__Given problem 1__
Transcribe the passage of the debate excerpt that starts with the words "I value Senator" and ends with "section 8 (1) (c).".

__Text segment__
____________________

When I raised this on Second Stage I took into account the fact that orders under the section require to be confirmed by an Act of the Oireachtas but as the Minister is well aware those confirming orders do not get a full parliamentary debate. The Minister will be aware also that when an Act to confirm orders made under restrictive practices legislation are brought before either House of the Oireachtas they generally go through on the nod and without any full debate. Quite often the text of the order is not before Members of the House but of course they can get access to it. In primary legislation and in an amending Act like this we should try to ensure that no unnecessary powers are taken or that powers are not framed in a manner that is unnecessarily wide. I would ask the Minister to illustrate further why he feels it necessary to have such broad powers because I am not happy with the wording of the section as it stands.

I value Senator Robinson's comments. As I explained earlier one of the best examples I could give would be the Restrictive Practices (Motor Spirit and Motor Vehicle Lubricating Oil) Order, 1981. That order provided that: "A wholesaler shall not differentiate between retailers either directly or indirectly in relation to the terms or conditions subject to which he supplies motor vehicle lubricating oil of light quality, grade or quantity whether on a single occasion or on a number of occasions during a specified period to them". That is an example of where a Minister in the future might use section 8 (1) (c).

____________________

__Data for this exercise__

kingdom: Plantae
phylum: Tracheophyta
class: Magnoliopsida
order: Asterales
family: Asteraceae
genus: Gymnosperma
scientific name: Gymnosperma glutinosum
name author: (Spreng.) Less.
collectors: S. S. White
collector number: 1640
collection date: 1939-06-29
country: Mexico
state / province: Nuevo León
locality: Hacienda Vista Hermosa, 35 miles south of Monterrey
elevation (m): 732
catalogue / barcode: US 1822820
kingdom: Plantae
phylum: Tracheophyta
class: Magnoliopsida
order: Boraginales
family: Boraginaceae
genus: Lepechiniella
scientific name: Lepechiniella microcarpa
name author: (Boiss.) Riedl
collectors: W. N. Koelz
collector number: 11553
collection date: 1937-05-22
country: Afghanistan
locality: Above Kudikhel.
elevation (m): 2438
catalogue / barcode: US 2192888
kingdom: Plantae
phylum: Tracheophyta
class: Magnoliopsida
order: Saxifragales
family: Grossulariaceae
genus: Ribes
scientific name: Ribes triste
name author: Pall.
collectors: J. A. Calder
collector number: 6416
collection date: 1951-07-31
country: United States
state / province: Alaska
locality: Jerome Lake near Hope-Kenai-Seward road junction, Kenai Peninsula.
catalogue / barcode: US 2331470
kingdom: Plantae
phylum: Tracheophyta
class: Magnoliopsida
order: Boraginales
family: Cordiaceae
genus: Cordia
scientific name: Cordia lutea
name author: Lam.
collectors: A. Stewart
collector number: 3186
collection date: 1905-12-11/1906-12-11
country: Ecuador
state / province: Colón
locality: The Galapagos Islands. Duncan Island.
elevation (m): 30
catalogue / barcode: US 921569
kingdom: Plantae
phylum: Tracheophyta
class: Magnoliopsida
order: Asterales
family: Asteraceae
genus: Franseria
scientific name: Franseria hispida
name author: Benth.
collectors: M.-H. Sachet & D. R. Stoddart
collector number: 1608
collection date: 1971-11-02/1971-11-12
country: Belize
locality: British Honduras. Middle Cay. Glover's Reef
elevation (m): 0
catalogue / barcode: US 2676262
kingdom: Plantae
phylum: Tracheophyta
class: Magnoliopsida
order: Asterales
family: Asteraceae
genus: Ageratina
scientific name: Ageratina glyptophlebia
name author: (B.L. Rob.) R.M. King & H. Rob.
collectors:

____________________

__Given problem 2__
Repeat word for word the lines of the listing from the line containing "genus: Ribes" through the line containing "genus: Cordia", including both of those lines.

__Solution 1__
I value Senator Robinson's comments. As I explained earlier one of the best examples I could give would be the Restrictive Practices (Motor Spirit and Motor Vehicle Lubricating Oil) Order, 1981. That order provided that: "A wholesaler shall not differentiate between retailers either directly or indirectly in relation to the terms or conditions subject to which he supplies motor vehicle lubricating oil of light quality, grade or quantity whether on a single occasion or on a number of occasions during a specified period to them". That is an example of where a Minister in the future might use section 8 (1) (c).

__Solution 2__
genus: Ribes
scientific name: Ribes triste
name author: Pall.
collectors: J. A. Calder
collector number: 6416
collection date: 1951-07-31
country: United States
state / province: Alaska
locality: Jerome Lake near Hope-Kenai-Seward road junction, Kenai Peninsula.
catalogue / barcode: US 2331470
kingdom: Plantae
phylum: Tracheophyta
class: Magnoliopsida
order: Boraginales
family: Cordiaceae
genus: Cordia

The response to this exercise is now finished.